Mol Med Rep. 2017 Sep;16(3):2969-2975. doi: 10.3892/mmr.2017.6917. Epub 2017 Jul 4.
Hypoxic‑ischemic injury of the bone results in osteonecrosis. Nicotinamide adenosine dinucleotide (NAD)‑dependent deacetylase sirtuin‑1 (SIRT1), a type of NAD‑dependent deacetylase, is involved in multiple biological functions, particularly in anti‑apoptosis. However, the effects of SIRT1 in osteoblasts remain unclear and whether SIRT1 protects osteoblasts in hypoxic conditions remains to be elucidated. In the present study, the role of SIRT1 in the osteoblast cells under hypoxia and the underlying mechanism of the anti‑apoptotic activity of SIRT1 were investigated. MC3T3‑E1 osteoblast cells were used for the present study and oxygen‑absorbing packs were used to induce cell hypoxia and apoptosis. MC3T3‑E1 cells were overexpressed SIRT1 by transfection with a SIRT1 adenovirus. The small interfering RNA of SIRT1 to was used to transfect cells to decrease the protein level. An MTT assay was used to estimate cell viability. Apoptosis was examined with the APOPercentage apoptosis assay kit and the activity of caspases was measured by a caspase 3 and 7 activity kit. Co‑immunoprecipitation was used to investigate protein binding ability. The mRNA and protein expression levels were quantified with reverse transcription‑quantitative polymerase chain reaction and immunoblotting. It was demonstrated that the expression of SIRT1 mRNA and protein were elevated, and peaked at 12 h under hypoxic conditions. The data demonstrated that SIRT1 overexpression in cells significantly increased cell viability and markedly decreased the percentage of apoptosis compared with the control and knockdown groups. Furthermore, overexpression of SIRT1 significantly activated anti‑apoptotic effects by deacetylating lysine residue binding to protein kinase B and decreasing the activity of caspases 3, 9 and subsequent pathways. The results from the present study suggested that SIRT1 may serve a protective function in hypoxia‑induced apoptosis in MC3T3‑E1 cells, and that SIRT1 intervention may potentially aid in the treatment of ischemic bone disease.

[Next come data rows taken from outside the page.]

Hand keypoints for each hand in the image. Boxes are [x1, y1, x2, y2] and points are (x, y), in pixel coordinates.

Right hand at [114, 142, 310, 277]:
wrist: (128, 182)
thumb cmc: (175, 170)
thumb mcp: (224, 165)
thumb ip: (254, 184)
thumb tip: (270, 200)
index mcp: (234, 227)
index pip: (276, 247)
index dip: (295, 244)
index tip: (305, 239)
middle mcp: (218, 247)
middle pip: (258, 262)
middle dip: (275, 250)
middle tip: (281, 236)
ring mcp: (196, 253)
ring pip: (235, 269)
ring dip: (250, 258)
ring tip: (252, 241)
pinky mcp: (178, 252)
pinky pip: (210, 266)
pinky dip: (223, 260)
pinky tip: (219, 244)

骨的缺氧缺血性损伤会导致骨坏死。烟酰胺腺嘌呤二核苷酸(NAD)依赖性脱乙酰酶沉默调节蛋白1(SIRT1),作为一种NAD依赖性脱乙酰酶,参与多种生物学功能,尤其在抗凋亡方面。然而,SIRT1在成骨细胞中的作用仍不清楚,且SIRT1在缺氧条件下是否能保护成骨细胞仍有待阐明。在本研究中,探究了SIRT1在缺氧条件下对成骨细胞的作用以及SIRT1抗凋亡活性的潜在机制。本研究采用MC3T3-E1成骨细胞,使用吸氧包诱导细胞缺氧和凋亡。通过用SIRT1腺病毒转染使MC3T3-E1细胞过表达SIRT1。使用SIRT1的小干扰RNA转染细胞以降低蛋白水平。采用MTT法评估细胞活力。使用APOPercentage凋亡检测试剂盒检测凋亡情况,并用caspase 3和7活性试剂盒测量caspase的活性。采用免疫共沉淀法研究蛋白结合能力。用逆转录定量聚合酶链反应和免疫印迹法定量mRNA和蛋白表达水平。结果表明,缺氧条件下SIRT1 mRNA和蛋白表达升高,并在12小时达到峰值。数据表明,与对照组和敲低组相比,细胞中SIRT1过表达显著提高了细胞活力,并显著降低了凋亡百分比。此外,SIRT1的过表达通过使与蛋白激酶B结合的赖氨酸残基去乙酰化并降低caspase 3、9及后续途径的活性,显著激活了抗凋亡作用。本研究结果表明,SIRT1可能在MC3T3-E1细胞缺氧诱导的凋亡中发挥保护作用,且SIRT1干预可能有助于缺血性骨病的治疗。